**Records for the exercise**
════════

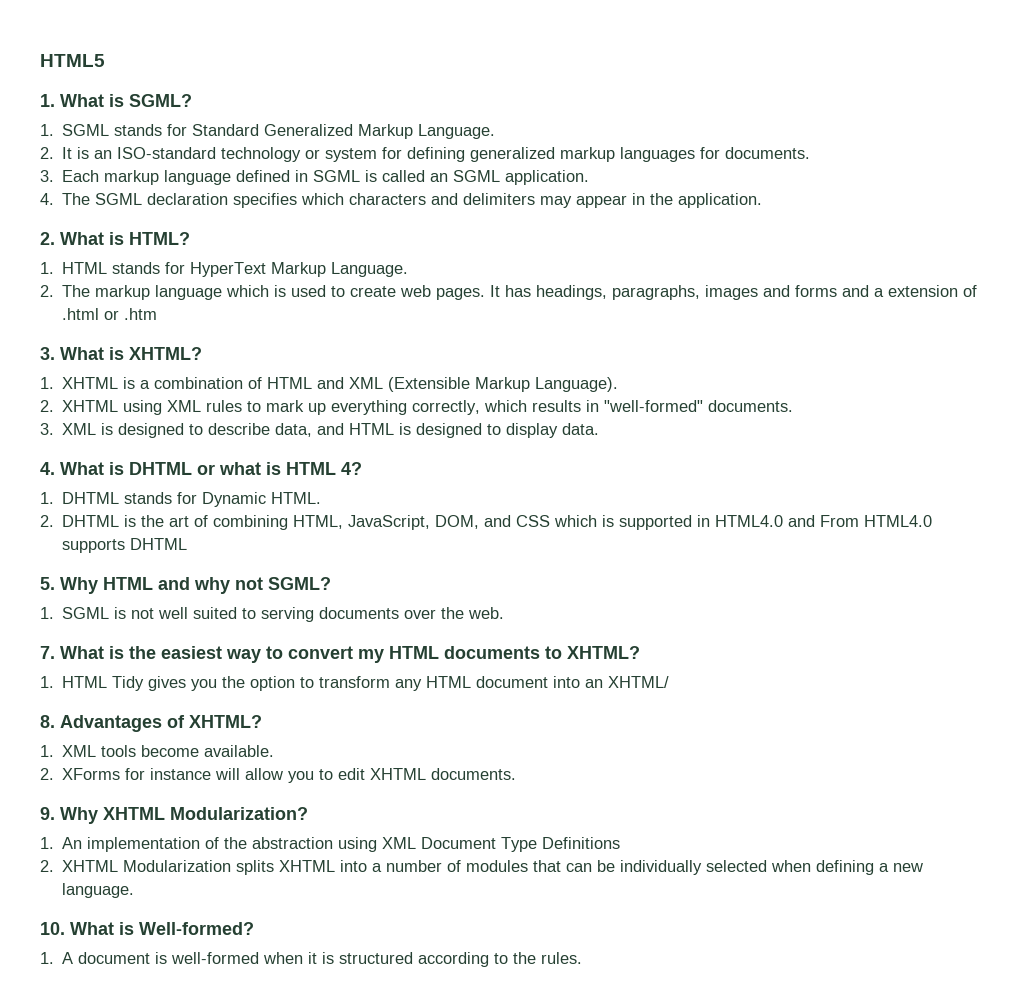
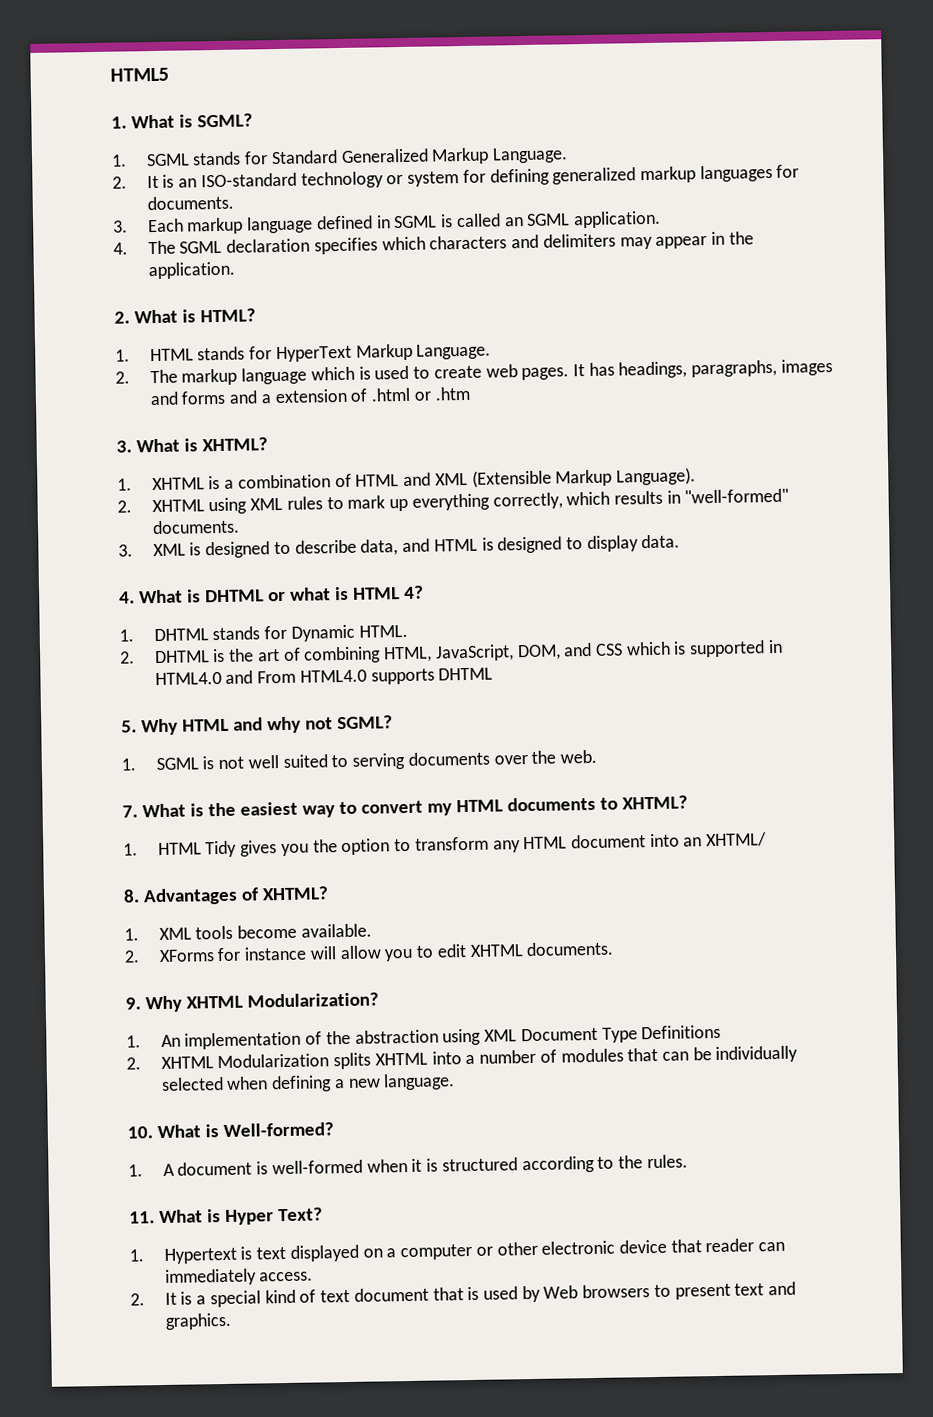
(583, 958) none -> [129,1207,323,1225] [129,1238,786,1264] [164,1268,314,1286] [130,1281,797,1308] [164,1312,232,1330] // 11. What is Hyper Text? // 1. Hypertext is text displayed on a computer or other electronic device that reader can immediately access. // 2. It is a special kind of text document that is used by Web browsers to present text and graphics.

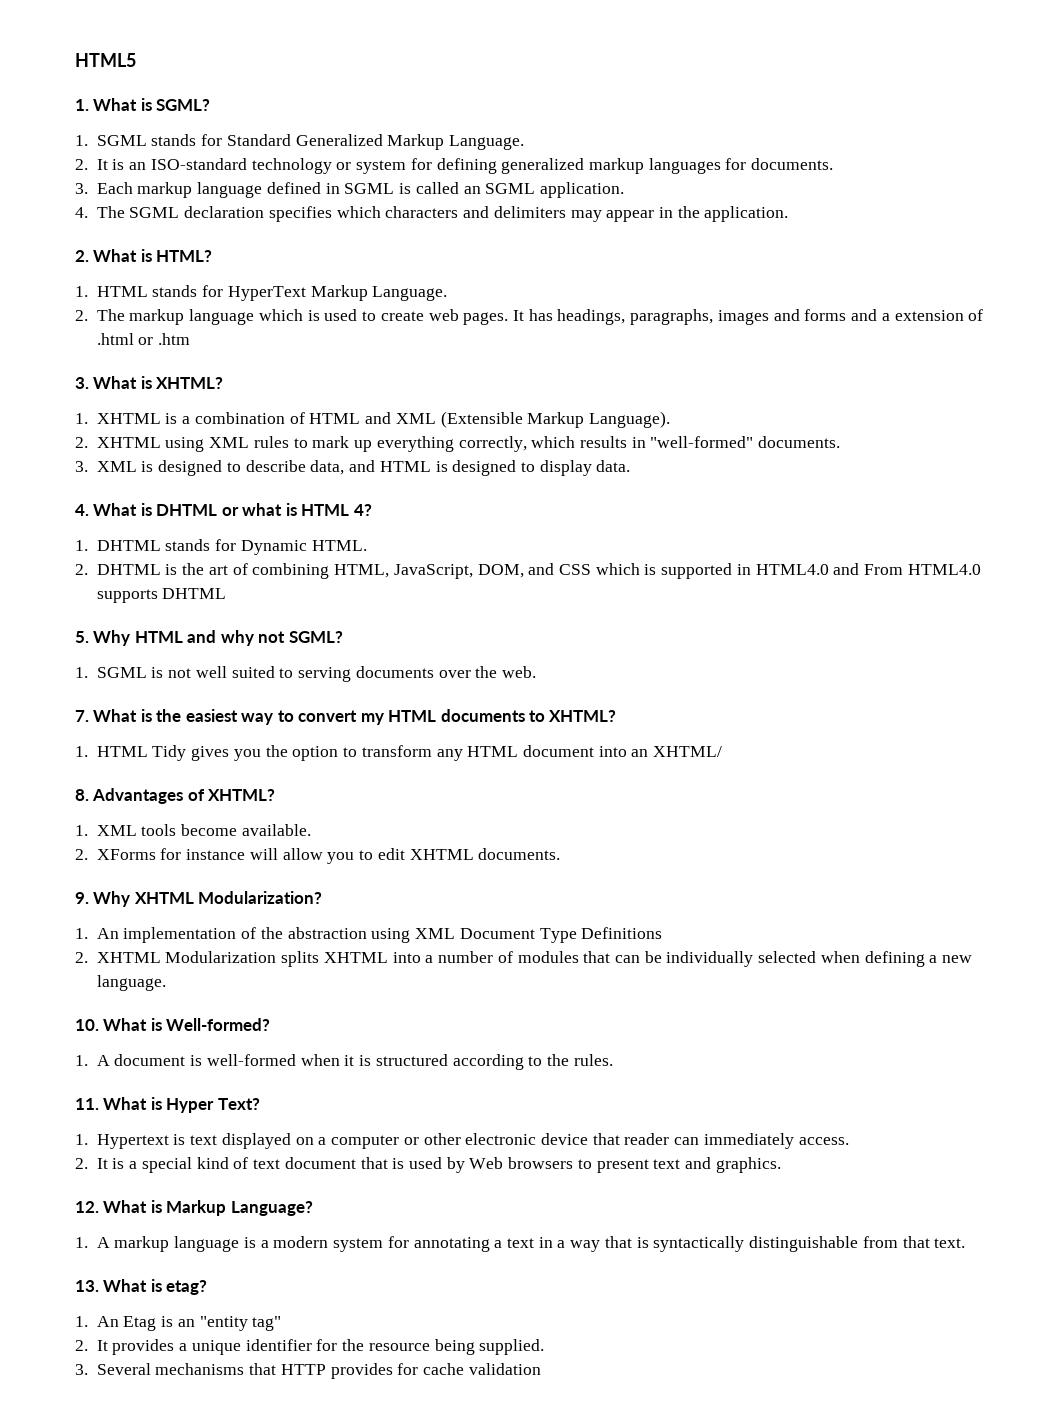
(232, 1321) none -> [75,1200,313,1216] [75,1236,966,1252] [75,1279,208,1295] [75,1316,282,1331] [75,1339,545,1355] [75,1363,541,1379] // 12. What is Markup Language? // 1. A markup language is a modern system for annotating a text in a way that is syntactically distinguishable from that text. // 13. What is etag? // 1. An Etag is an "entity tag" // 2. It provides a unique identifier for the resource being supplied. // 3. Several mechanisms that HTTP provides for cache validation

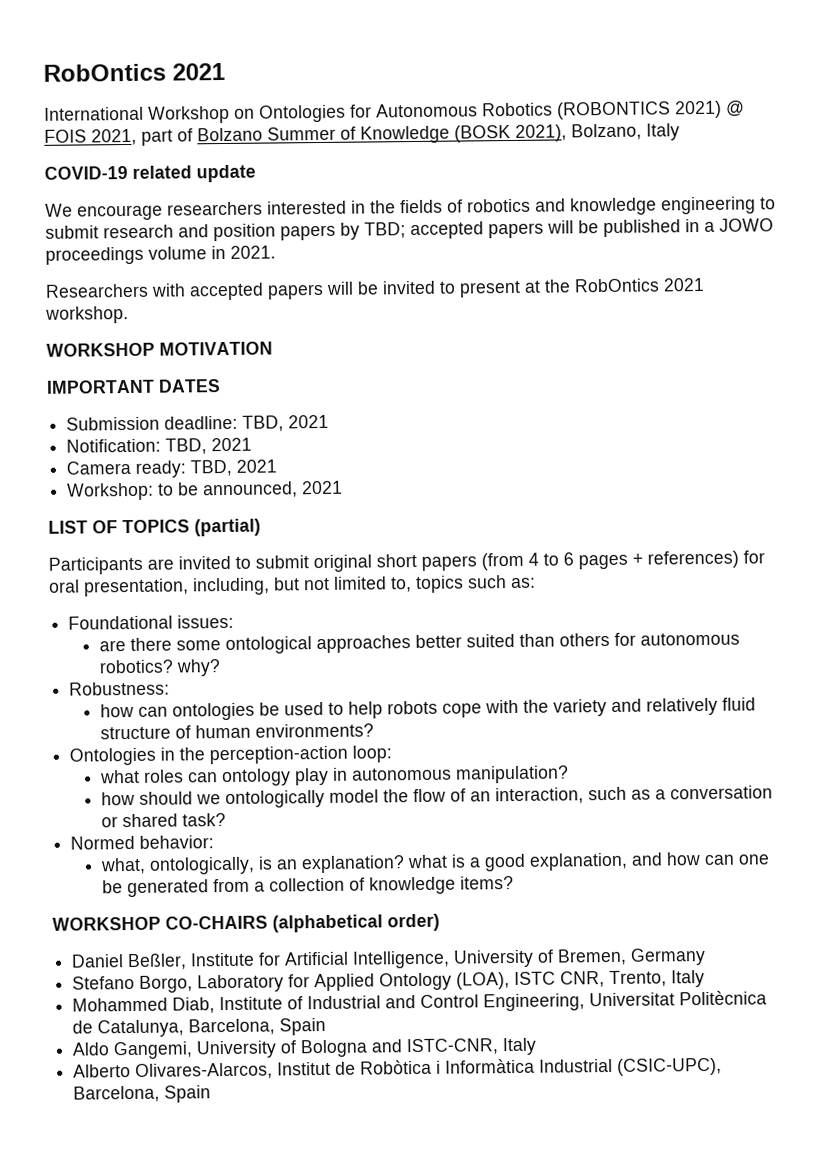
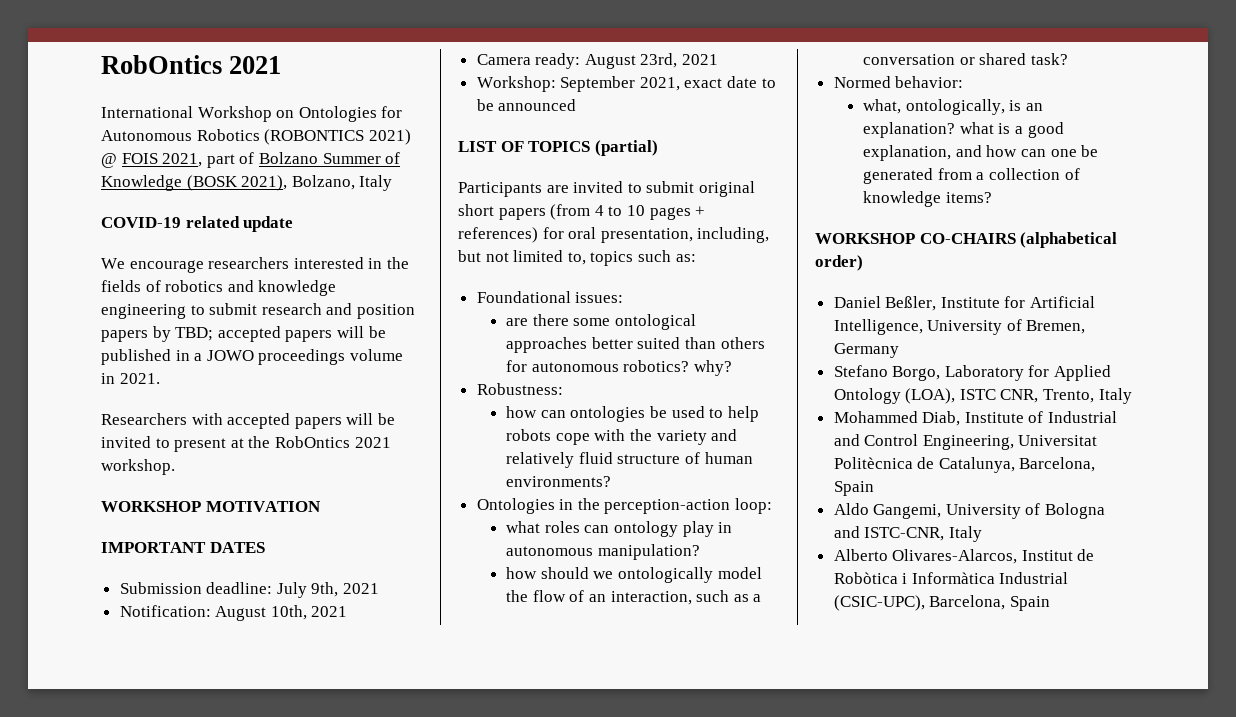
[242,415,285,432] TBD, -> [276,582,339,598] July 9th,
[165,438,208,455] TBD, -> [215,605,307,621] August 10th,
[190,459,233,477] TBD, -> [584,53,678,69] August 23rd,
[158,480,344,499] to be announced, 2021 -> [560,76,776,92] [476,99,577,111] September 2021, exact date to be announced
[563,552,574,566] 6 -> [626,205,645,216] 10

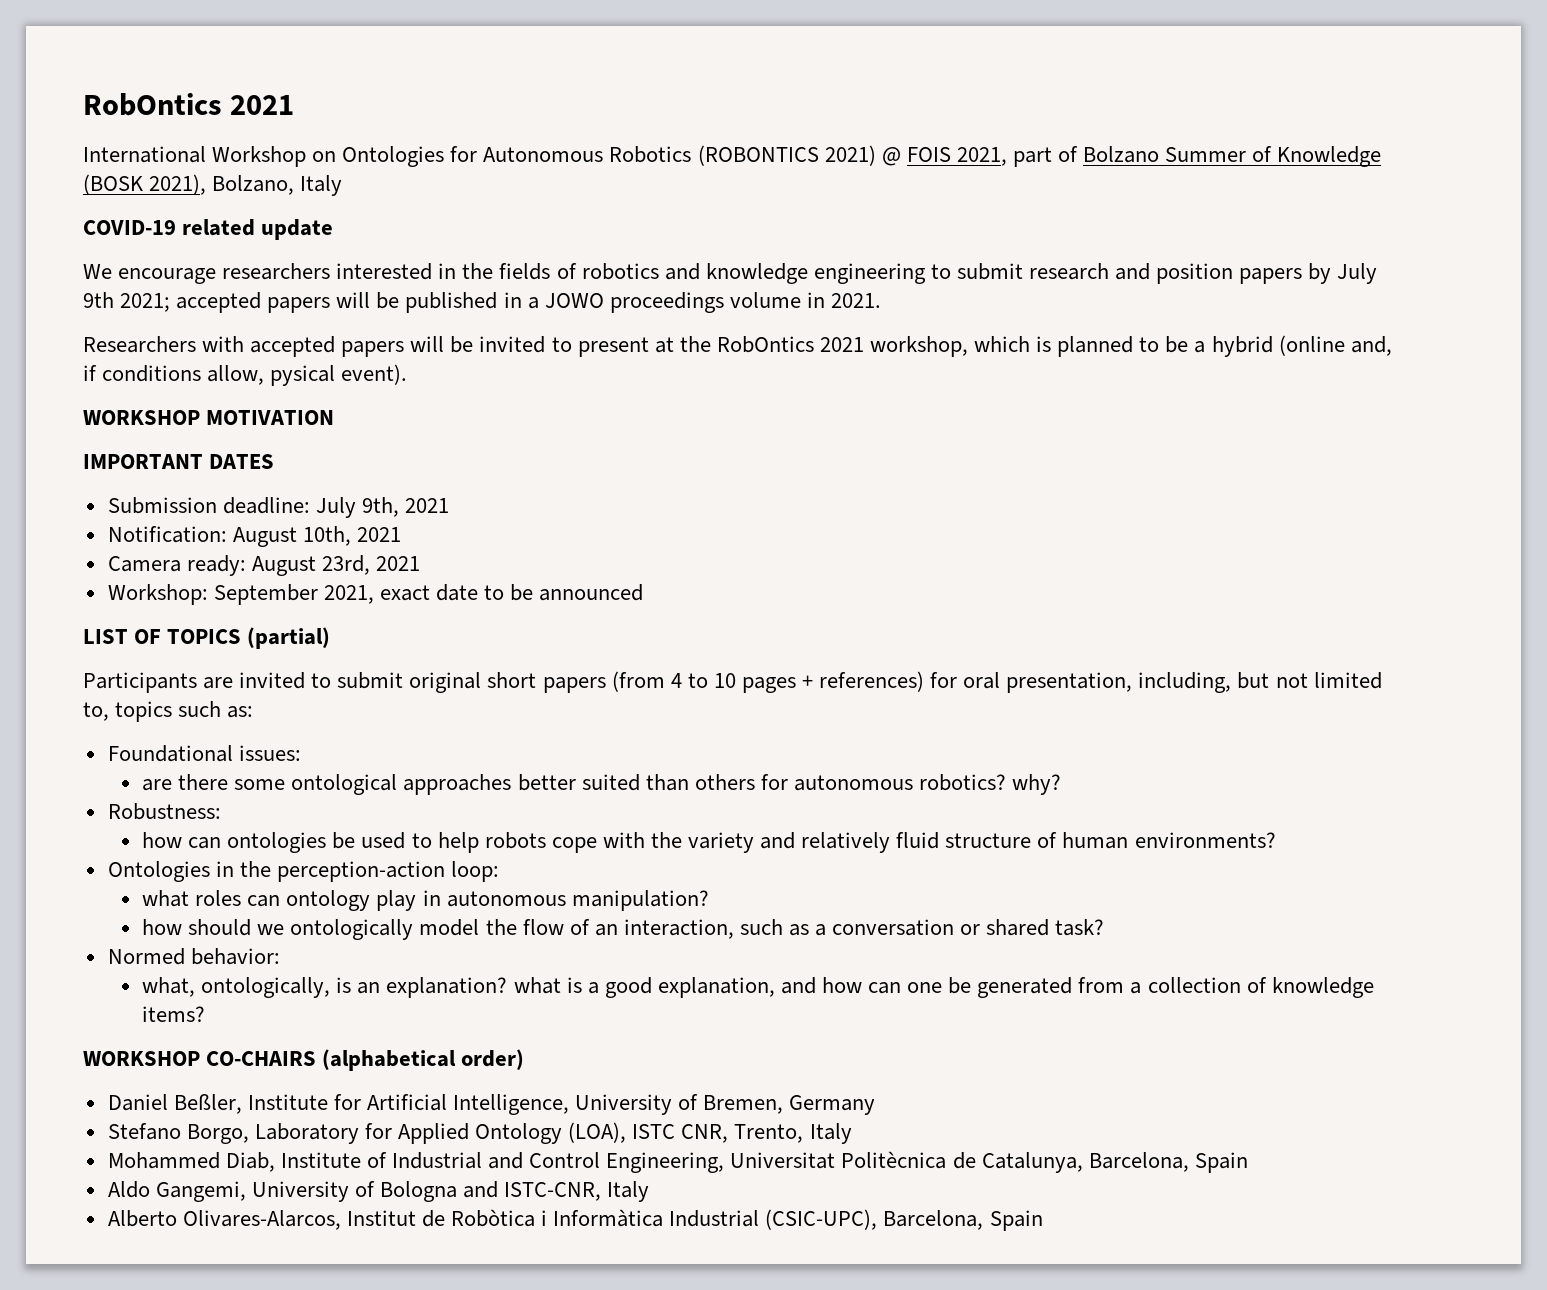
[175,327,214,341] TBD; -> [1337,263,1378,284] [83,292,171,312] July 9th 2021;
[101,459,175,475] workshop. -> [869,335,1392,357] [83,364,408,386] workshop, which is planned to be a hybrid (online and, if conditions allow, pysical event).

════════

**What you should do**
Counting the line with "(232, 1321) none" and the last line of the data above, transcribe those two lines and every line between them exactly, without the pictures.

**Task result**
(232, 1321) none -> [75,1200,313,1216] [75,1236,966,1252] [75,1279,208,1295] [75,1316,282,1331] [75,1339,545,1355] [75,1363,541,1379] // 12. What is Markup Language? // 1. A markup language is a modern system for annotating a text in a way that is syntactically distinguishable from that text. // 13. What is etag? // 1. An Etag is an "entity tag" // 2. It provides a unique identifier for the resource being supplied. // 3. Several mechanisms that HTTP provides for cache validation

[242,415,285,432] TBD, -> [276,582,339,598] July 9th,
[165,438,208,455] TBD, -> [215,605,307,621] August 10th,
[190,459,233,477] TBD, -> [584,53,678,69] August 23rd,
[158,480,344,499] to be announced, 2021 -> [560,76,776,92] [476,99,577,111] September 2021, exact date to be announced
[563,552,574,566] 6 -> [626,205,645,216] 10

[175,327,214,341] TBD; -> [1337,263,1378,284] [83,292,171,312] July 9th 2021;
[101,459,175,475] workshop. -> [869,335,1392,357] [83,364,408,386] workshop, which is planned to be a hybrid (online and, if conditions allow, pysical event).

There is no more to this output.